> [INSTRUCTIONS]
**a)** Answer these questions from the Service Cloud Specialist Superbadge tips:
(i) What does achieving First Ascent mean?
(ii) Which two kinds of page layouts are checked?
(iii) What should you do before starting if it has been a while since you completed the pre-requisite badges?
**b)** Reproduce the part of the Service Cloud Specialist Superbadge tips that opens with the words containing "Was this badge" and closes with "the first time!", swapping "Check Challenge" for "Verify Step".
**c)** From the Service Cloud Specialist Superbadge tips, list every group of people the badge is described as great for.

> [TEXT EXCERPT]
>>>>>

Tips for Passing the Service Cloud Specialist Superbadge

Was this badge FUN or what?! I learned so much doing it. I feel I can very confidently now teach people about Service Cloud productivity in Lightning – and now also have some practical experience in setting up Omnichannel!

So here’s some advice on how to get through this most super of Salesforce badges – it’s great for:

  • functional people looking to brush up on their Service Cloud skills
  • developers who would like to know more about how Salesforce can be used in the front end
  • Anyone studying for their Service Cloud consultant certification

As with any Superbadge on Trailhead, you’ll do better if you work through the instructions step by step rather than going by the errors you get from Check Challenge. You also increase the likelihood of achieving First Ascent – meaning you got every step right the first time!

Items you’ll be checked on include:

  • Support processes
  • Page layouts (Classic AND Lightning)
  • Assignment rules
  • Escalation rules
  • Entitlement management
  • Omnichannel
  • Email-to-Case
  • Knowledge
  • Process Builder
  • Macros
  • Quick Text
  • Reports and Dashboards

If it’s been a while since you did them, it’s SO worth going over the pre-requisite badges again before you start. If you did them recently, try not to leave it too long to attempt this superbadge. They’re such a useful way to remember what needs to be done before you start.

<<<<<

> [RECORDS PROVIDED]

>>>>>

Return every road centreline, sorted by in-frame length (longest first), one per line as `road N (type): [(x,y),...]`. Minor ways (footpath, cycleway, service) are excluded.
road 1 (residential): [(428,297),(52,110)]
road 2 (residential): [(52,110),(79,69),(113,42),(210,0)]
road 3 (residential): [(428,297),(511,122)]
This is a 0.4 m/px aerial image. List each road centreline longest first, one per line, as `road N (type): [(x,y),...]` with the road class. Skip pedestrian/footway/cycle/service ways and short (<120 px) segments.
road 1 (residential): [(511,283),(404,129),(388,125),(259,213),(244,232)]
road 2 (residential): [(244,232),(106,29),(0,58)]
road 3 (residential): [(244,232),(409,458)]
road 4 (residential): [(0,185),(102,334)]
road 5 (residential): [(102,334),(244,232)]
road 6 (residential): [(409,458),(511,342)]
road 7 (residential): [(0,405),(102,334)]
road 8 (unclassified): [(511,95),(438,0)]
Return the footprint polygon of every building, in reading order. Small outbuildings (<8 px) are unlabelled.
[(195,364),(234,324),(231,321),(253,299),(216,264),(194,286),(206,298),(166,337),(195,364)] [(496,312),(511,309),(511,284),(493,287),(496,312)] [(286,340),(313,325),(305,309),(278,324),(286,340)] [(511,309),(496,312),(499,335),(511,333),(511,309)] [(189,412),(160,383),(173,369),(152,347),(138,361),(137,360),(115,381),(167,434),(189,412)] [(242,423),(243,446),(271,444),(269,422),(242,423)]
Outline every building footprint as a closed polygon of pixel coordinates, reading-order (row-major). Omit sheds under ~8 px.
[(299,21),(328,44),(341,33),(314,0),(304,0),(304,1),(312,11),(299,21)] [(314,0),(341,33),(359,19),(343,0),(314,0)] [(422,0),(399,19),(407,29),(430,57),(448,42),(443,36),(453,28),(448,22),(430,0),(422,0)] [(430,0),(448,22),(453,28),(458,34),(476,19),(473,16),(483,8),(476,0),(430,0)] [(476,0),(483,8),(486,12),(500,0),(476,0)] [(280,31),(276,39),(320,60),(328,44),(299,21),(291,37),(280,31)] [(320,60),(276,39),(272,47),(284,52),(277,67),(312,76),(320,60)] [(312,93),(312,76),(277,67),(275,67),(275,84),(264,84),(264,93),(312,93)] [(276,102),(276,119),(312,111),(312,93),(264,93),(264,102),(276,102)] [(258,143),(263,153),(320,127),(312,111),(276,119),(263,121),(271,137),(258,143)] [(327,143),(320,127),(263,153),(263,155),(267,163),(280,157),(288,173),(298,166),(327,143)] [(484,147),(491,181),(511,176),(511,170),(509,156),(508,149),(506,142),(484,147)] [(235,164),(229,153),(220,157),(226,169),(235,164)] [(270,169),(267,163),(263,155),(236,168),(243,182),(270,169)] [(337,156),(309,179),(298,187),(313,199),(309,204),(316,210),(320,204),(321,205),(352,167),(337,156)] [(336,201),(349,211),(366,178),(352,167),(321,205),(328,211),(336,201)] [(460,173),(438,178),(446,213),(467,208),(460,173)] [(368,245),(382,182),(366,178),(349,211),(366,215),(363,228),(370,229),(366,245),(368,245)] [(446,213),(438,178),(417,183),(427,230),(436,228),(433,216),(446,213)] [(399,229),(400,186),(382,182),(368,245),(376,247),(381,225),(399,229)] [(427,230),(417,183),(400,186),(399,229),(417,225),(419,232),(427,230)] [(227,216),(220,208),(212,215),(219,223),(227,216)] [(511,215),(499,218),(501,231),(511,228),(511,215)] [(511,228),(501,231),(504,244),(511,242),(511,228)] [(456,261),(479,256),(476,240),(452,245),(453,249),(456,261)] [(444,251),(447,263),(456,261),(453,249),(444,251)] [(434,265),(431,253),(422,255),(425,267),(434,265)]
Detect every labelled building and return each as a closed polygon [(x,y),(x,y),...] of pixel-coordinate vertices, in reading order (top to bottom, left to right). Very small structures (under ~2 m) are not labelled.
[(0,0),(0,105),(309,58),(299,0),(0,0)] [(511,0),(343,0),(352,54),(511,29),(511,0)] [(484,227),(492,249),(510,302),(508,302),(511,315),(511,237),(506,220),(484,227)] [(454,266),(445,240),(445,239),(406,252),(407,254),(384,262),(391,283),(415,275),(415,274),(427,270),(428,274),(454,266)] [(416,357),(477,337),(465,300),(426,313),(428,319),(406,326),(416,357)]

<<<<<

> [RESPONSES]
**a)**
(i) Getting every step right the first time.
(ii) Classic and Lightning.
(iii) Go over the pre-requisite badges again.

**b)**
Was this badge FUN or what?! I learned so much doing it. I feel I can very confidently now teach people about Service Cloud productivity in Lightning – and now also have some practical experience in setting up Omnichannel!

So here’s some advice on how to get through this most super of Salesforce badges – it’s great for:

  • functional people looking to brush up on their Service Cloud skills
  • developers who would like to know more about how Salesforce can be used in the front end
  • Anyone studying for their Service Cloud consultant certification

As with any Superbadge on Trailhead, you’ll do better if you work through the instructions step by step rather than going by the errors you get from Verify Step. You also increase the likelihood of achieving First Ascent – meaning you got every step right the first time!

**c)**
- Functional people looking to brush up on their Service Cloud skills
- Developers who would like to know more about how Salesforce can be used in the front end
- Anyone studying for their Service Cloud consultant certification